**Tasks**
A) Rewrite the ClickHouse changelog between "Backward Incompatible Change" and "#34795 (Alexandre Snarskii).", inclusive, changing "arrayCompact" to "compactArray" throughout.
B) Continue the ClickHouse release changelog from where it stops.

ClickHouse/docs/changelogs/v22.3.1.1262-prestable.md
2022-05-10 11:25:38 +02:00

32 KiB

ClickHouse release v22.3.1.1262-prestable FIXME as compared to v22.2.1.2139-prestable

Backward Incompatible Change

  • Improvement the toDatetime function overflows. When the date string is very large, it will be converted to 1970. #32898 (HaiBo Li).
  • Make arrayCompact behave as other higher-order functions: perform compaction not of lambda function results but on original array. If you using nontrivial lambda functions in arrayCompact you may restore old behaviour by wrapping arrayCompact arguments into arrayMap. Closes #34010 #18535 #14778. #34795 (Alexandre Snarskii).

New Feature

  • New data type Object(<schema_format>), which supports storing of semi-structured data (for now JSON only). Data is written to such types as string. Then all paths are extracted according to format of semi-structured data and written as separate columns in most optimal types, that can store all their values. Those columns can be queried by names that match paths in source data. E.g data.key1.key2 or with cast operator data.key1.key2::Int64. #23932 (Anton Popov).

**Data section**
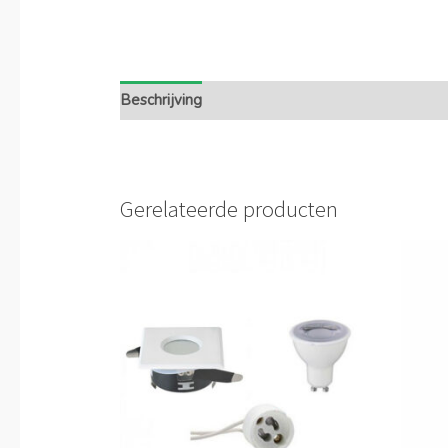
Beschrijving
Extra informatie
Gerelateerde producten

**Answers**
A)
Backward Incompatible Change

  • Improvement the toDatetime function overflows. When the date string is very large, it will be converted to 1970. #32898 (HaiBo Li).
  • Make compactArray behave as other higher-order functions: perform compaction not of lambda function results but on original array. If you using nontrivial lambda functions in compactArray you may restore old behaviour by wrapping compactArray arguments into arrayMap. Closes #34010 #18535 #14778. #34795 (Alexandre Snarskii).

B)
  • Support authentication of users connected via SSL by their X.509 certificate. #31484 (eungenue).
  • related to issue: #30715. Add three functions for map data type: 1. mapReplace(map1, map2) - replaces values for keys in map1 with the values of the corresponding keys in map2; adds keys from map2 that don't exist in map1. 2. mapFilter 3. mapMap mapFilter and mapMap are higher order functions , accept two arguments, first argument is a lambda function with k, v pair , the second argument is a map type column. #33698 (hexiaoting).
  • Add local cache for disk s3. Closes #28961. #33717 (Kseniia Sumarokova).
  • Implement DateTime64 transform from and to arrow column, which closes #8280 and closes #28574. #34561 (李扬).
  • Add cpu/mem metric for clickhouse-local. Close #34545. #34605 (李扬).
  • Support schema inference for inserting into table functions file/hdfs/s3/url. #34732 (Kruglov Pavel).
  • A new settings called <allow_plaintext_password><allow_no_password> is added in server configuration which on/off insecure AUTH_TYPE plaintext-password and no_password. By default the property is set to true which means authType Plaintext_password & NO_password is allowed. #34738 (Heena Bansal).
  • Add new table function hive, usage as follow hive('<hive metastore url>', '<hive database>', '<hive table name>', '<columns definition>', '<partition columns>') for example SELECT * FROM hive('thrift://hivetest:9083', 'test', 'demo', '`id` Nullable(String), `score` Nullable(Int32), `day` Nullable(String)', 'day'). #34946 (lgbo).
    • When use clickhouse-client logining, If user and password is not specified in command line or configuration file, get them from CLICKHOUSE_USER and CLICKHOUSE_PASSWORD environment variables. Close #34538. #34947 (DR).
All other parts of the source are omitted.